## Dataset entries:

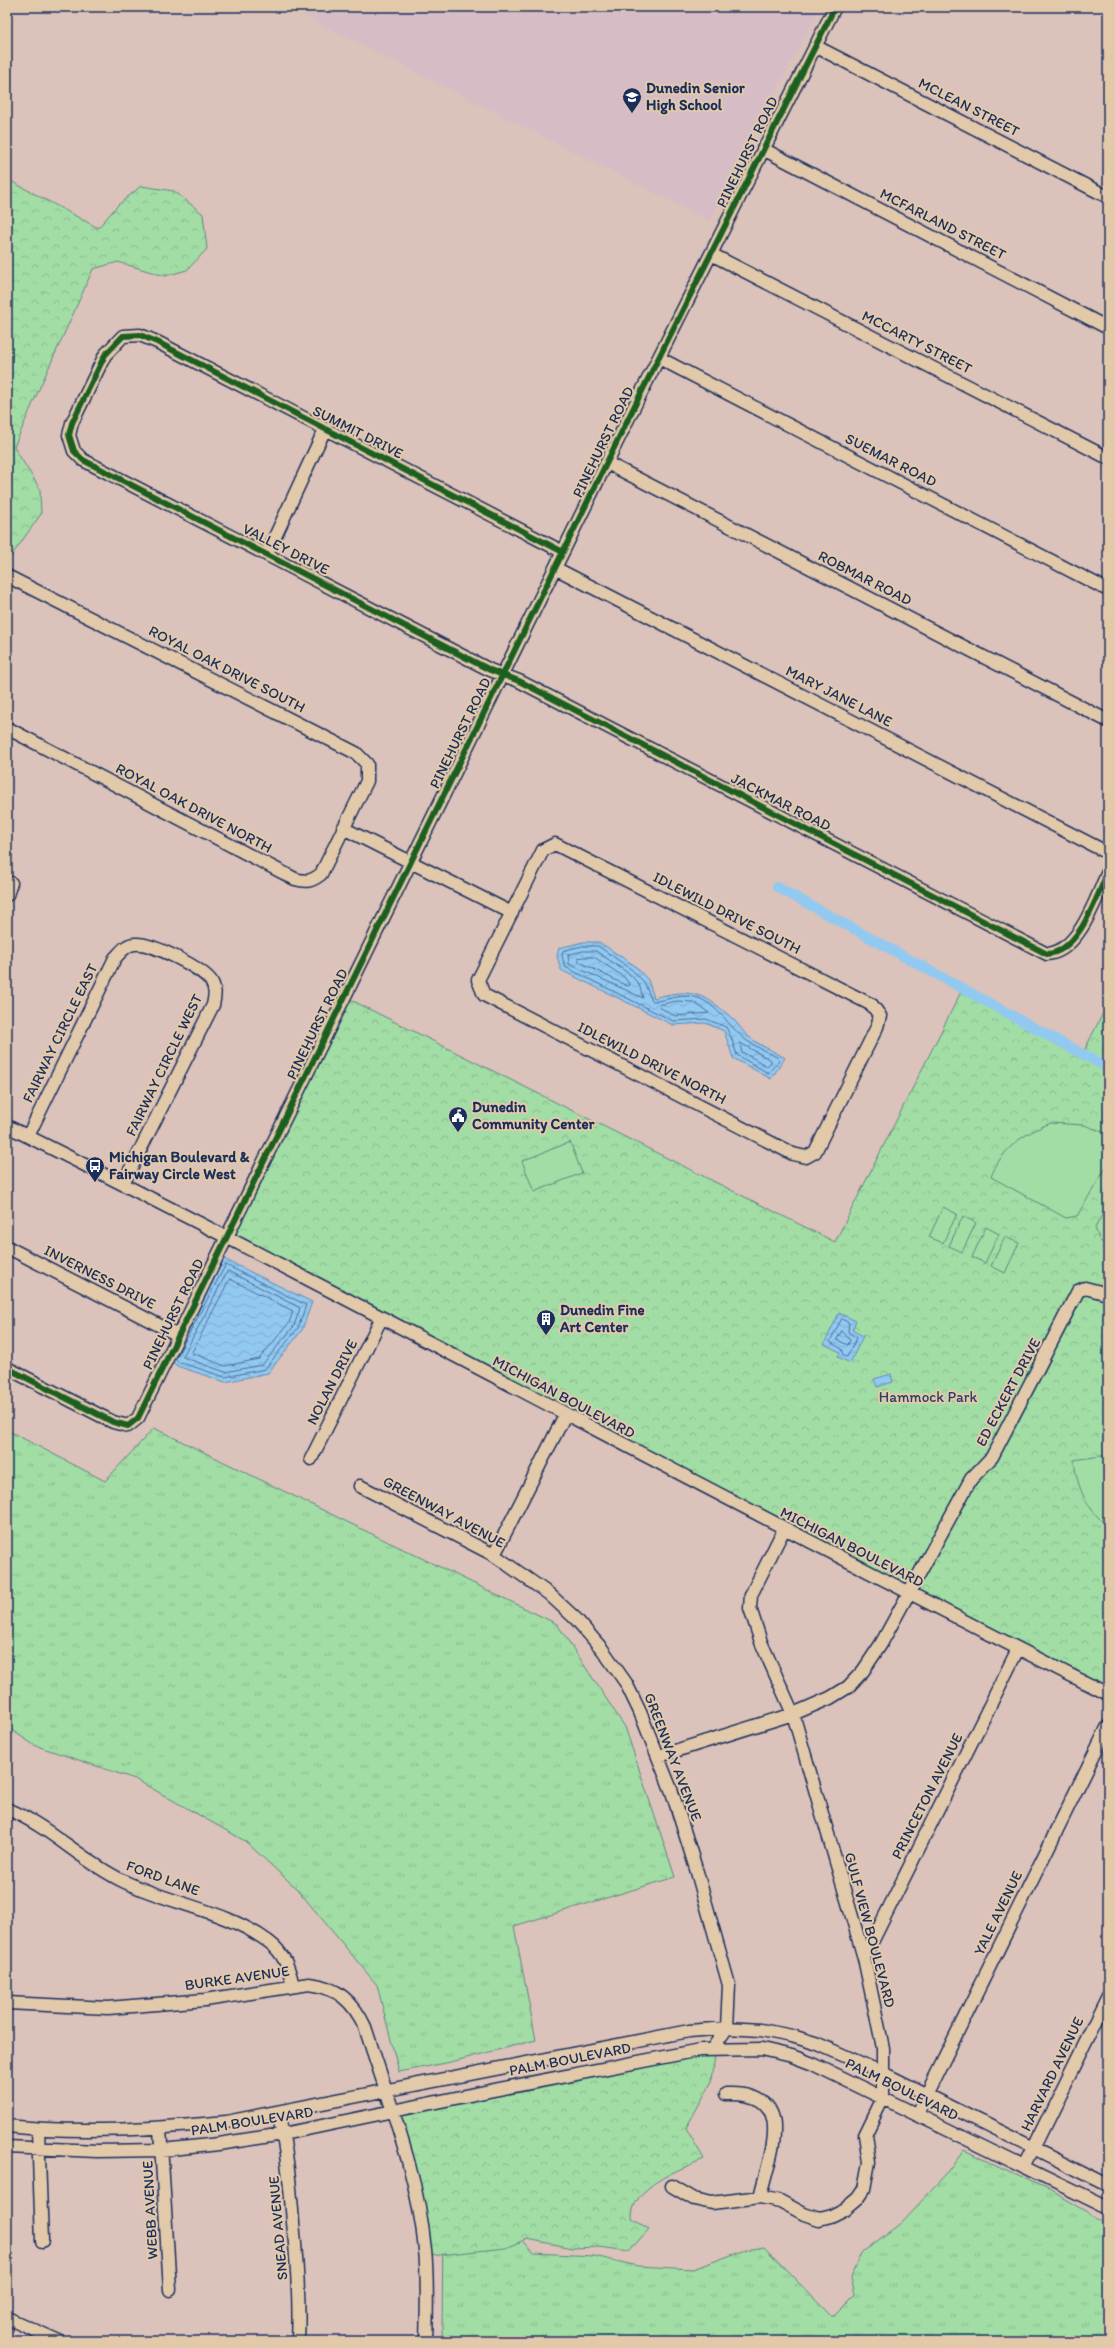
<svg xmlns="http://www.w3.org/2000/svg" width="1115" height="2348" font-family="Itim,sans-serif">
  <defs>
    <pattern id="grass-tufts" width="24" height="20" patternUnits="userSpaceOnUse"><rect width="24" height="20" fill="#a1dda4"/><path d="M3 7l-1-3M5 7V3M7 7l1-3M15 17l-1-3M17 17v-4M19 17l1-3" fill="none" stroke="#8abe90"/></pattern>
    <pattern id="forest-crowns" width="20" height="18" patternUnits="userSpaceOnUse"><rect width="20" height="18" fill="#a1dda4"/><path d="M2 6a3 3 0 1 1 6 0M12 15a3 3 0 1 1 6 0" fill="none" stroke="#8abe90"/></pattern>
    <pattern id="water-waves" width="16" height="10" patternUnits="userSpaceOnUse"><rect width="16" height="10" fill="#92c9f1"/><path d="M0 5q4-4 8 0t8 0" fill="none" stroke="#7dadd1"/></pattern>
  </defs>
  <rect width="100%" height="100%" fill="#dbc2ba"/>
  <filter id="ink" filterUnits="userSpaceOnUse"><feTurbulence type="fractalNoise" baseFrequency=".025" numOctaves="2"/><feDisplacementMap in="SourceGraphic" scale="8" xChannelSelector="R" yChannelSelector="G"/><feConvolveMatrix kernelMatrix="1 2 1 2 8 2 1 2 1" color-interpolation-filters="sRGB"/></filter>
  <g filter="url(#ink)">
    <path fill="#d6bdc5" d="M287,7H820L710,221Z"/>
    <path fill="url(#grass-tufts)" stroke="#5e8681" d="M154,1428L557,1624L625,1727L675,1877L514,1926L536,2040L451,2062L399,2072L377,1985L297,1889L245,1841L135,1779L34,1745L7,1727V1430L105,1481Z
      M964,2150L1047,2189L1108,2224V2341H442L443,2218L495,2209L534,2253L594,2256L638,2266L693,2269L745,2250L764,2247L832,2317L855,2294L851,2277L861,2253L901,2223L945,2176Z"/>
    <path fill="url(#forest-crowns)" stroke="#5e8681" d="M7,179L98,228L118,205L141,186L174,191L203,214L207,249L187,270L165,276L118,262L93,269C67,329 39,387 14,447L40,489L41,514L7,562Z
      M964,986L1084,1051L1108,1003V1694L225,1237L345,997L835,1242Z
      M700,2055H710L713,2056L715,2055L712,2081L686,2128L704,2159C680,2169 630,2187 632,2219L649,2229L629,2251L599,2247L573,2248L527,2239L505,2248L430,2256L398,2114Z"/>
    <path fill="#a1dda4" stroke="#5e8681" d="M1051,1123L1084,1125L1108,1134V1164L1077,1216L1066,1218L991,1177C1001,1149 1024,1133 1051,1123Z
      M570,1142L582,1173L534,1192L522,1161Z
      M1108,1204V1246L1100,1241L1095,1228Z
      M943,1207L957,1214L943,1243L929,1237Z
      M963,1216L976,1223L962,1252L949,1246Z
      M986,1227L999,1234L985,1263L972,1257Z
      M1005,1237L1019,1243L1005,1273L991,1266Z
      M1108,1455V1526C1086,1509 1077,1487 1074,1460Z"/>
    <path fill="url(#water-waves)" stroke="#628bb6" d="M583,942H599L634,965L648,980L654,998C691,987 706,994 734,1020C739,1025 743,1032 748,1036C758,1045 774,1051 785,1058L771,1079L733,1058L724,1031L705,1023L673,1025L561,970L557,956L559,948Z
      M224,1259L312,1302L302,1330L268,1373L225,1382L177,1366L171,1360Z
      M839,1313L856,1321L852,1330L863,1336L850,1363L838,1357L840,1352L824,1344Z
      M891,1374L893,1382L877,1387L874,1379Z"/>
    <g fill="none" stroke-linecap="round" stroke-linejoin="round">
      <path stroke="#4b6d99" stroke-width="1" d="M583,946H598L631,969L644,982L652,1001C665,1002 679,993 695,997C717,1003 729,1027 746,1040C755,1047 768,1052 778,1058L779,1061L768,1073L737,1055L731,1037L726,1027L706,1019L673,1021L565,967L562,956L563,951Z
        M583,951H596L628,973L639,984L643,998L569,964L568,955Z
        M584,957H594L624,977L630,985L627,986L578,961V958Z
        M677,1001L694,1002L709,1013L675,1016L659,1007L660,1005Z
        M740,1043L771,1060V1062L767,1066L742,1052Z
        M226,1265L306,1305L298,1328L265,1369L225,1377L179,1362L176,1359Z
        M228,1271L300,1308L294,1326L262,1365L225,1372L183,1357Z
        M230,1279L293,1311L289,1323L259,1359L225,1366L192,1353Z
        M842,1319L849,1323L848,1332L857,1338L847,1357L844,1355L842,1349L830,1342Z
        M842,1331L850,1340L848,1345L837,1340Z"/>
      <path stroke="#92c9f1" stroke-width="10" d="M777,887L1108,1068"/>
      <defs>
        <path id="minor" d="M815,46L1108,197
          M763,149L1108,328
          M711,254L1108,458
          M659,358L1108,590
          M607,463L1108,721
          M563,552L157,342L140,335L123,336L105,355L72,423L69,435L74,451L83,460L490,670L519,681L1047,954C1079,952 1096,898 1108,872
          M267,554L325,429
          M555,568L1108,853
          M7,576L356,753L367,764V781L321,874C311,882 306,882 295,879L7,728
          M343,828L512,913
          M555,844L872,1005L880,1016L877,1027L815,1152L806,1157L793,1154L484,995L478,980L543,850Z
          M7,895L11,883
          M7,1126C377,1310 739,1509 1108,1694
          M28,1136L115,958C121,952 126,944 135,944C151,942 202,968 211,981C216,989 215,996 213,1005L123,1184
          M7,1247L178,1335
          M7,1368L113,1422L128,1426L138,1418L633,409L835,7
          M311,1459L381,1319
          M360,1486L494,1555L549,1594L576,1619L602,1649L626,1683L640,1712L672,1792L697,1872L729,1985L727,2028L712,2049
          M494,1555L565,1415
          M659,1756L793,1714L830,1698L848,1687L863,1671L881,1644L971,1479L992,1457L1078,1291L1085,1288L1108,1294
          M7,1809C50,1826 81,1861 123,1881C170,1904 226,1910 269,1942C284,1953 289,1968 293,1986
          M864,1958L1018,1649
          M7,2003L108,2008L205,2000L309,1984C337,1987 353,2001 365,2027C388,2099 418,2173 425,2250C428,2280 427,2310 426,2341
          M726,2094C799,2091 770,2153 760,2197
          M278,2113C287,2150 290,2185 293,2222C297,2262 300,2301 298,2341
          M917,2114L1108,1726
          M7,2126C80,2134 153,2129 226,2122L689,2031L727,2028L761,2030L792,2036L818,2044L883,2073L1108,2185
          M160,2129L170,2290
          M38,2130L42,2241
          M7,2147L97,2151L162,2150L219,2144L283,2134L494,2090L700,2050L762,2049L792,2056L813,2064L1108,2208
          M1024,2167L1108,1996
          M672,2186L694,2199L712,2203L760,2197L780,2201L804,2214L819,2219L831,2216L845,2209L858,2198L864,2189L869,2162L865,2135L883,2098V2048L864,1958L793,1714L761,1642L750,1608L751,1595L784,1529
          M7,2318L59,2341"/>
      </defs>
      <use href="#minor" stroke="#1b2f5e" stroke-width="15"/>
      <use href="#minor" stroke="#e2c9aa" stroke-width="12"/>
      <defs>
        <path id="cycleway" d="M563,552L157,342L140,335L123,336L105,355L72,423L69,435L74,451L83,460L490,670L519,681L1047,954C1079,952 1096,898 1108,872
          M7,1368L113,1422L128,1426L138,1418L633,409L835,7"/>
      </defs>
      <use href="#cycleway" stroke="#e2c9aa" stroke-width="8"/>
      <use href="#cycleway" stroke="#1b5e20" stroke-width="6"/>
    </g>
  </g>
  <defs>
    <symbol id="school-pin" viewBox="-11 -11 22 30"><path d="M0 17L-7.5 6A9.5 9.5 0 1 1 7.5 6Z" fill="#1b2f5e" stroke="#e2c9aa"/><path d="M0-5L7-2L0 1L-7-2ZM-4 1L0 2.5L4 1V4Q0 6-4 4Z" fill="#fff"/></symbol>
    <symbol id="civic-pin" viewBox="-11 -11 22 30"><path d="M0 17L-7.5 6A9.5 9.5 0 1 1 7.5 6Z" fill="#1b2f5e" stroke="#e2c9aa"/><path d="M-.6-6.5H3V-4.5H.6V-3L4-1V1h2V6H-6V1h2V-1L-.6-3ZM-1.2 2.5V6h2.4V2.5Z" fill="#fff"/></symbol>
    <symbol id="bus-pin" viewBox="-11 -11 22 30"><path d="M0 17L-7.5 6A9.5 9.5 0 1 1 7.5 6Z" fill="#1b2f5e" stroke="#e2c9aa"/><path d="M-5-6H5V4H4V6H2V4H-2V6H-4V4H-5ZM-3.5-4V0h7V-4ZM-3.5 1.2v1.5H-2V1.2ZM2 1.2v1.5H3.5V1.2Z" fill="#fff"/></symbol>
    <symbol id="building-pin" viewBox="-11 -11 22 30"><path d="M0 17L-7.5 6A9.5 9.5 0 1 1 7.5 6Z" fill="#1b2f5e" stroke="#e2c9aa"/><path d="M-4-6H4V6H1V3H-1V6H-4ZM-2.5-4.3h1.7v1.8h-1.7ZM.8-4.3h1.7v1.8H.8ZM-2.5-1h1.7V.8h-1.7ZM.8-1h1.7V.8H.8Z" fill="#fff"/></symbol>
  </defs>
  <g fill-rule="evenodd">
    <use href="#school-pin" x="621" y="86" width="22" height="30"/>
    <use href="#civic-pin" x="447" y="1105" width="22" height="30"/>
    <use href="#bus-pin" x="84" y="1155" width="22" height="30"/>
    <use href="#building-pin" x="535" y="1308" width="22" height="30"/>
  </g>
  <g text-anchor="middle" stroke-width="4" stroke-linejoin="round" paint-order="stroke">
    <g font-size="15" font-weight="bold" fill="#1b2f5e" stroke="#e2c9aa" text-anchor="start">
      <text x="646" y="93">Dunedin Senior<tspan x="646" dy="17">High School</tspan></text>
      <text x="472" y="1112">Dunedin<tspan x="472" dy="17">Community Center</tspan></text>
      <text x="109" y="1162">Michigan Boulevard &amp;<tspan x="109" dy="17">Fairway Circle West</tspan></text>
      <text x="560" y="1315">Dunedin Fine<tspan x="560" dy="17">Art Center</tspan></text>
    </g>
    <g font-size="15" fill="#1b2f5e" stroke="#e2c9aa">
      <text transform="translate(969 107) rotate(27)" y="5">MCLEAN STREET</text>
      <text transform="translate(747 152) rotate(-64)" y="5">PINEHURST ROAD</text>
      <text transform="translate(943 224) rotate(27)" y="5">MCFARLAND STREET</text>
      <text transform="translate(917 342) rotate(27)" y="5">MCCARTY STREET</text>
      <text transform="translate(358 432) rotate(27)" y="5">SUMMIT DRIVE</text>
      <text transform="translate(603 442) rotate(-64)" y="5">PINEHURST ROAD</text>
      <text transform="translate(891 460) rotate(27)" y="5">SUEMAR ROAD</text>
      <text transform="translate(286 549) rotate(27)" y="5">VALLEY DRIVE</text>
      <text transform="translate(865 578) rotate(27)" y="5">ROBMAR ROAD</text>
      <text transform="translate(227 669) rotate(27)" y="5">ROYAL OAK DRIVE SOUTH</text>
      <text transform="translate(839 696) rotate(27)" y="5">MARY JANE LANE</text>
      <text transform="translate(460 733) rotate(-64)" y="5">PINEHURST ROAD</text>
      <text transform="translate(781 802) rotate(27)" y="5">JACKMAR ROAD</text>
      <text transform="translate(194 808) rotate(28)" y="5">ROYAL OAK DRIVE NORTH</text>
      <text transform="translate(727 913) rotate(27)" y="5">IDLEWILD DRIVE SOUTH</text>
      <text transform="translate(317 1024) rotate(-64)" y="5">PINEHURST ROAD</text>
      <text transform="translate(60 1033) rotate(-64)" y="5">FAIRWAY CIRCLE EAST</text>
      <text transform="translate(652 1063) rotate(27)" y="5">IDLEWILD DRIVE NORTH</text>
      <text transform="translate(164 1065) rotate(-64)" y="5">FAIRWAY CIRCLE WEST</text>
      <text transform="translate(100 1277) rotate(27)" y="5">INVERNESS DRIVE</text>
      <text transform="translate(173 1314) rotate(-64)" y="5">PINEHURST ROAD</text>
      <text transform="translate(332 1382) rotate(-63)" y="5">NOLAN DRIVE</text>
      <text transform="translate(1008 1392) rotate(-62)" y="5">ED ECKERT DRIVE</text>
      <text transform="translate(564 1397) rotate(28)" y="5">MICHIGAN BOULEVARD</text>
      <text transform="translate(444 1512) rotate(28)" y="5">GREENWAY AVENUE</text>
      <text transform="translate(852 1547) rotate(27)" y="5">MICHIGAN BOULEVARD</text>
      <text transform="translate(673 1757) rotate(69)" y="5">GREENWAY AVENUE</text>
      <text transform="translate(927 1796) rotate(-63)" y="5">PRINCETON AVENUE</text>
      <text transform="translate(163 1878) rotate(20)" y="5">FORD LANE</text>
      <text transform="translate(998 1913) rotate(-64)" y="5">YALE AVENUE</text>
      <text transform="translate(870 1930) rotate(75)" y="5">GULF VIEW BOULEVARD</text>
      <text transform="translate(237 1978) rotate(-8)" y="5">BURKE AVENUE</text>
      <text transform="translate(570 2059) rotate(-11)" y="5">PALM BOULEVARD</text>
      <text transform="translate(1052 2074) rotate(-64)" y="5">HARVARD AVENUE</text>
      <text transform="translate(902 2089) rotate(26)" y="5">PALM BOULEVARD</text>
      <text transform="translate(252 2121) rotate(-9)" y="5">PALM BOULEVARD</text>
      <text transform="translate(150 2210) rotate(-93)" y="5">WEBB AVENUE</text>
      <text transform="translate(278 2228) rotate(-95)" y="5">SNEAD AVENUE</text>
    </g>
    <g font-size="15" fill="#284065" stroke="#e2c9aa">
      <text x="928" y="1402">Hammock Park</text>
    </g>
  </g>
  <rect width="1115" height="2348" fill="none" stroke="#e2c9aa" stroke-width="24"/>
  <rect x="12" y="12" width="1091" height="2324" fill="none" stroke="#1b2f5e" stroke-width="1.5" filter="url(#ink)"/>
</svg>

## Problem to solve:
All lines above with "round" in them should be returned.

## Response to the task:
    <g fill="none" stroke-linecap="round" stroke-linejoin="round">
  <g text-anchor="middle" stroke-width="4" stroke-linejoin="round" paint-order="stroke">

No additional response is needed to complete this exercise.